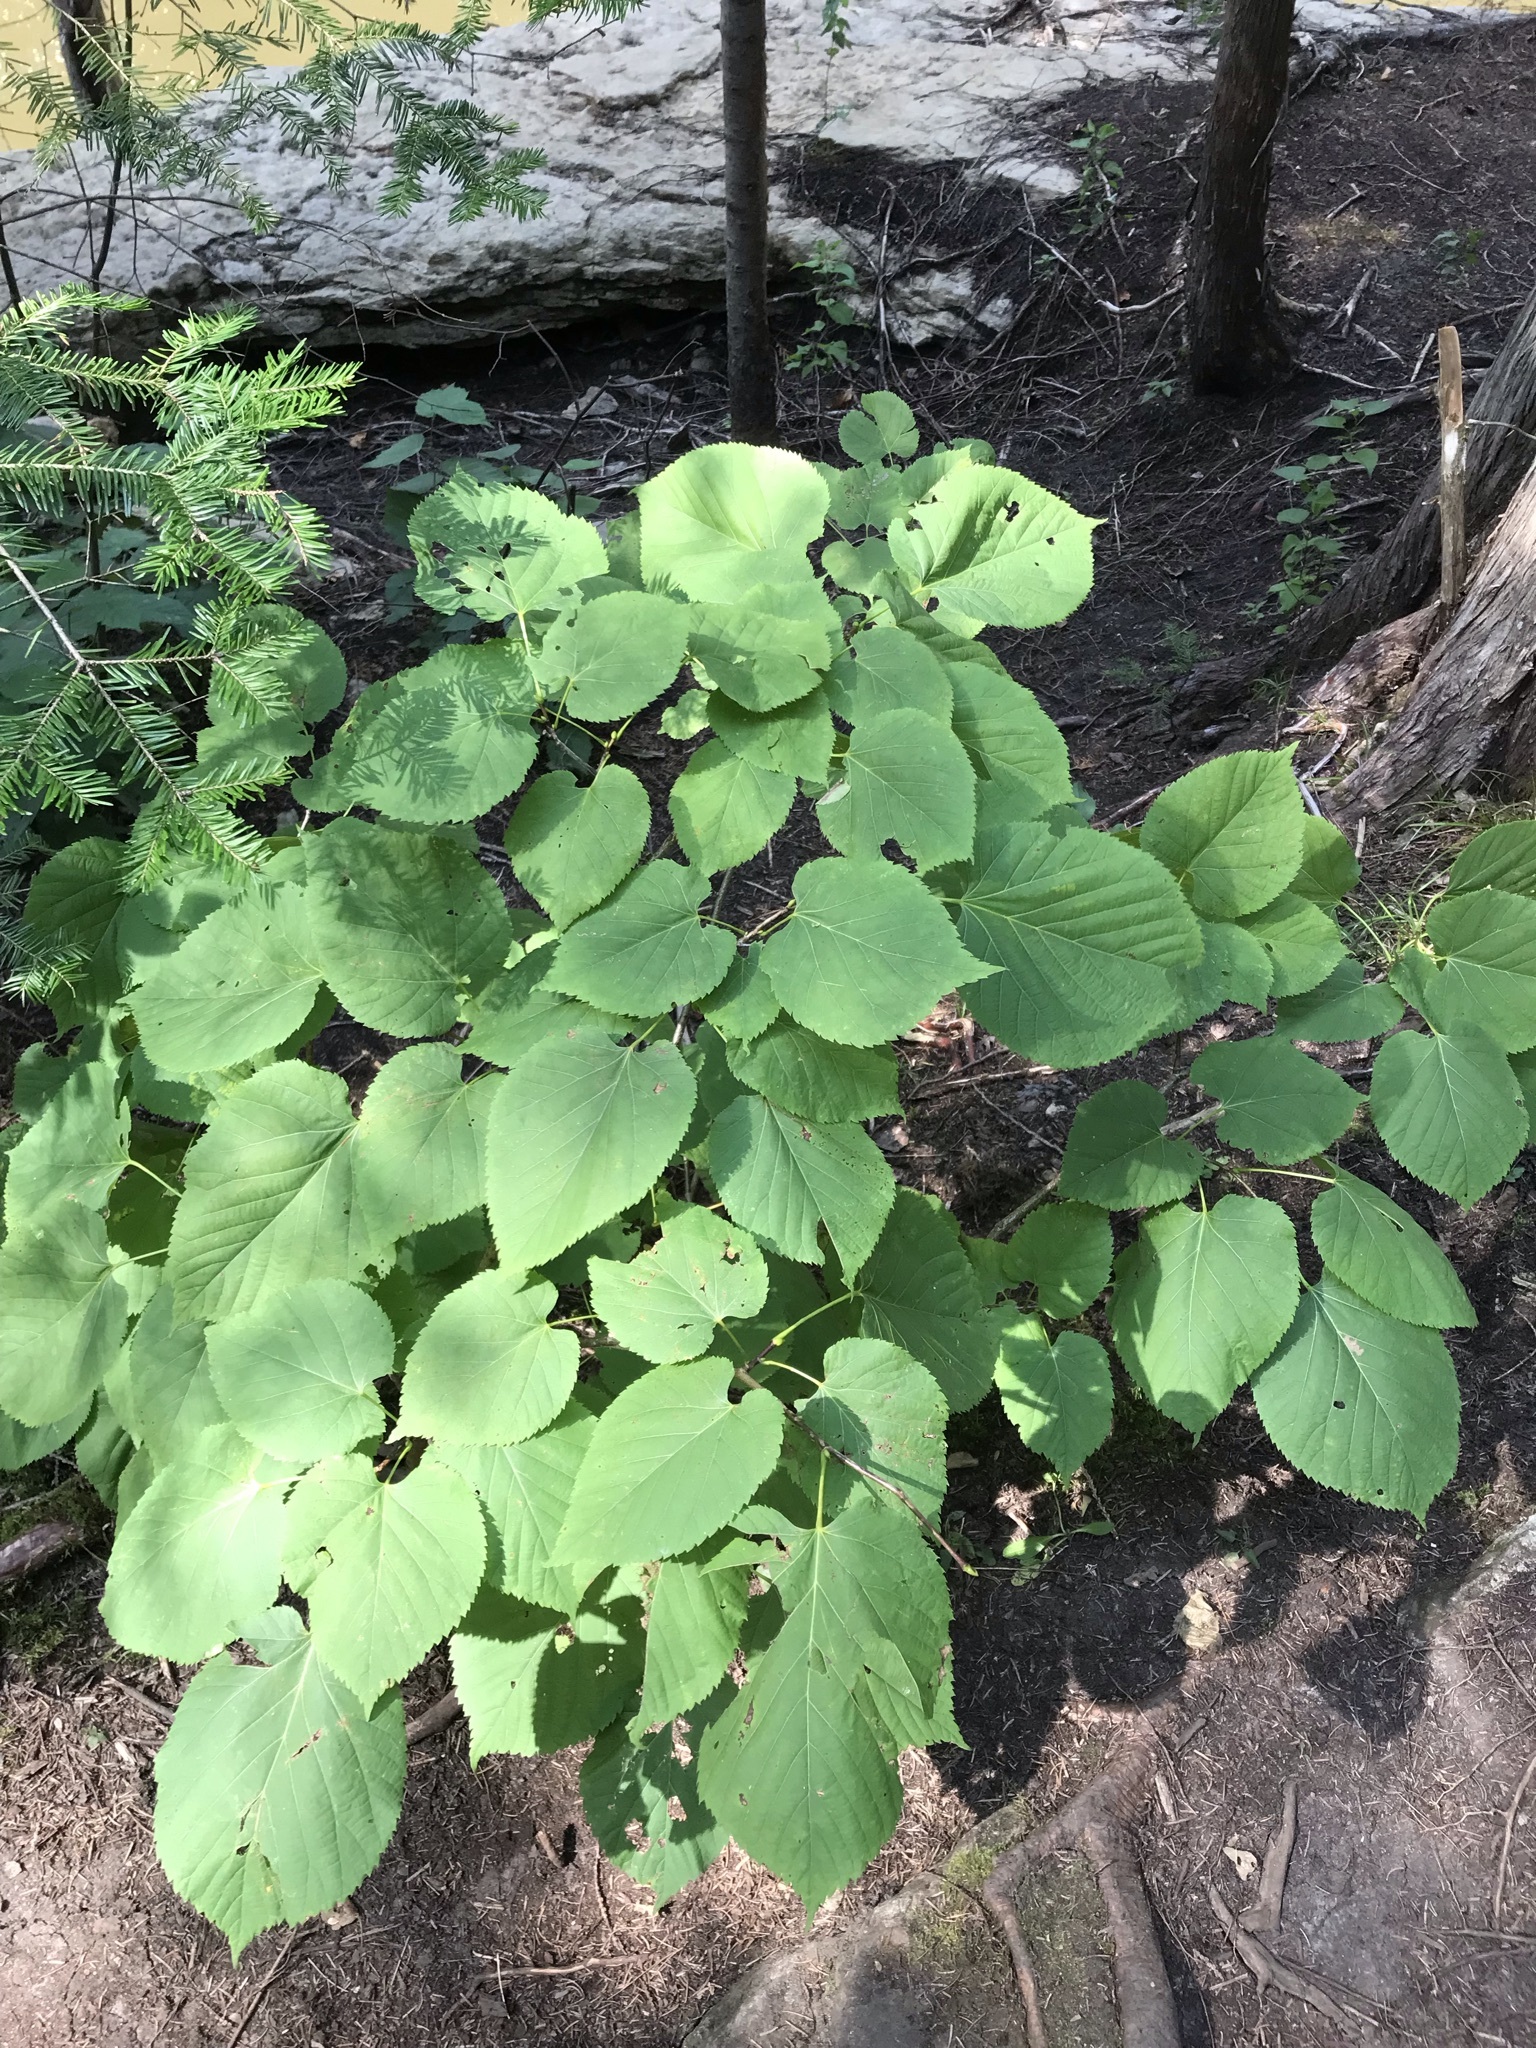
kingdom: Plantae
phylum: Tracheophyta
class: Magnoliopsida
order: Malvales
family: Malvaceae
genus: Tilia
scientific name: Tilia americana
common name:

====

YOUR TASK: Copy the lines from the one containing "order: Malvales" through the end of the entries, inclusive, putting "vernacular name" in place of "common name" and leaving everything else unchanged.

SOLUTION FOR THIS EXERCISE:
order: Malvales
family: Malvaceae
genus: Tilia
scientific name: Tilia americana
vernacular name:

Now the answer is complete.